Readers continued to dissent over Andrew's view of Kagan, one stood strong with him, others loved our recent tribute to mothers, and another confessed from the closet. Stephen Asma grappled with the soul and Drum discussed his lack of faith. A funny new site for parents here

— C.B.

Face Of The Day

HinduGirlSonnyTumbelakaGetty
A young girl prays at a temple as Hinduism adherents celebrate the Galungan day in Denpasar on the island of Bali on May 12, 2010. The Galungan day falls every six months based on the Balinese calendar, to commemorate the victory of virtue upon evil and thank God for the earth and its contents. By Sonny Tumbelaka/AFP/Getty Images.

The US Isn’t Greece?

Avent counters Leonhardt over whether Greece's fate will be our own:

Degree is important here. America's trend growth rate is higher than Greece's. Its political system is less dysfunctional. Its economy is overwhelmingly on the books and taxed. Its labour markets are more flexible, its public sector is smaller, and its unions are less powerful. It's currency floats, and its monetary policy is its own.The bottom line is that it's not clear that there is any set of policies Greece can adopt which will prevent default. Debt costs are too high and growth is too slow. There are many different ways that America could close its budget gap; it's merely having an intense political debate over which way is the best way. This could potentially be a problem, but it's a different problem from the one in Greece.

§ **Tasks for this exercise**:
A - Retype the stretch of the excerpt from "Readers continued to" through "The US Isn’t Greece?".
B - According to the excerpt, how often does the Galungan day fall?
You won't need the listing.

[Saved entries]
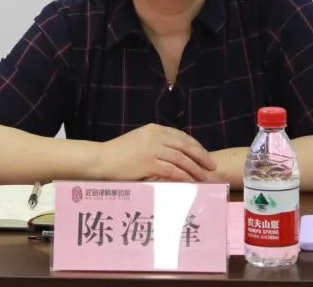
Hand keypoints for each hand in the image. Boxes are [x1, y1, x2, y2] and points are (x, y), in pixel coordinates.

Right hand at [97, 124, 215, 181]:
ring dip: (195, 168)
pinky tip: (190, 182)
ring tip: (204, 177)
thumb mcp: (139, 140)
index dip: (195, 146)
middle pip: (185, 145)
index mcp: (154, 129)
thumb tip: (173, 152)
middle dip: (200, 156)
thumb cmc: (118, 153)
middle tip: (211, 166)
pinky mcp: (149, 162)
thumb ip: (155, 142)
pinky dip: (184, 176)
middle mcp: (155, 136)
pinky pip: (172, 170)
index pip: (181, 136)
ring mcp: (152, 149)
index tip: (204, 155)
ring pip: (181, 158)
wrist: (101, 159)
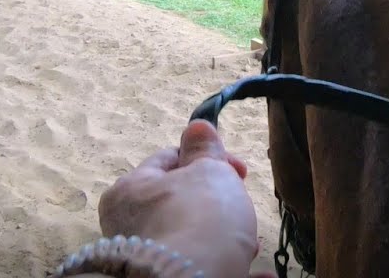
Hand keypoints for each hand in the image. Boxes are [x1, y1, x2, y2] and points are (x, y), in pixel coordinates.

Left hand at [98, 120, 258, 277]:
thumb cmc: (199, 219)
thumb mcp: (209, 170)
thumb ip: (205, 149)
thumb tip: (197, 126)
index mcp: (131, 189)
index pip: (170, 159)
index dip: (209, 159)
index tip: (239, 170)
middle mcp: (130, 225)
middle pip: (182, 202)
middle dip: (220, 203)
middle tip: (242, 206)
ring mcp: (148, 256)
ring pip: (193, 238)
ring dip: (225, 238)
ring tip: (250, 244)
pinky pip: (202, 267)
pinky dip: (229, 267)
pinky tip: (258, 274)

§ **Results in order**:
A -
Readers continued to dissent over Andrew's view of Kagan, one stood strong with him, others loved our recent tribute to mothers, and another confessed from the closet. Stephen Asma grappled with the soul and Drum discussed his lack of faith. A funny new site for parents here

— C.B.

Face Of The Day

HinduGirlSonnyTumbelakaGetty
A young girl prays at a temple as Hinduism adherents celebrate the Galungan day in Denpasar on the island of Bali on May 12, 2010. The Galungan day falls every six months based on the Balinese calendar, to commemorate the victory of virtue upon evil and thank God for the earth and its contents. By Sonny Tumbelaka/AFP/Getty Images.

The US Isn’t Greece?

B - Every six months, based on the Balinese calendar.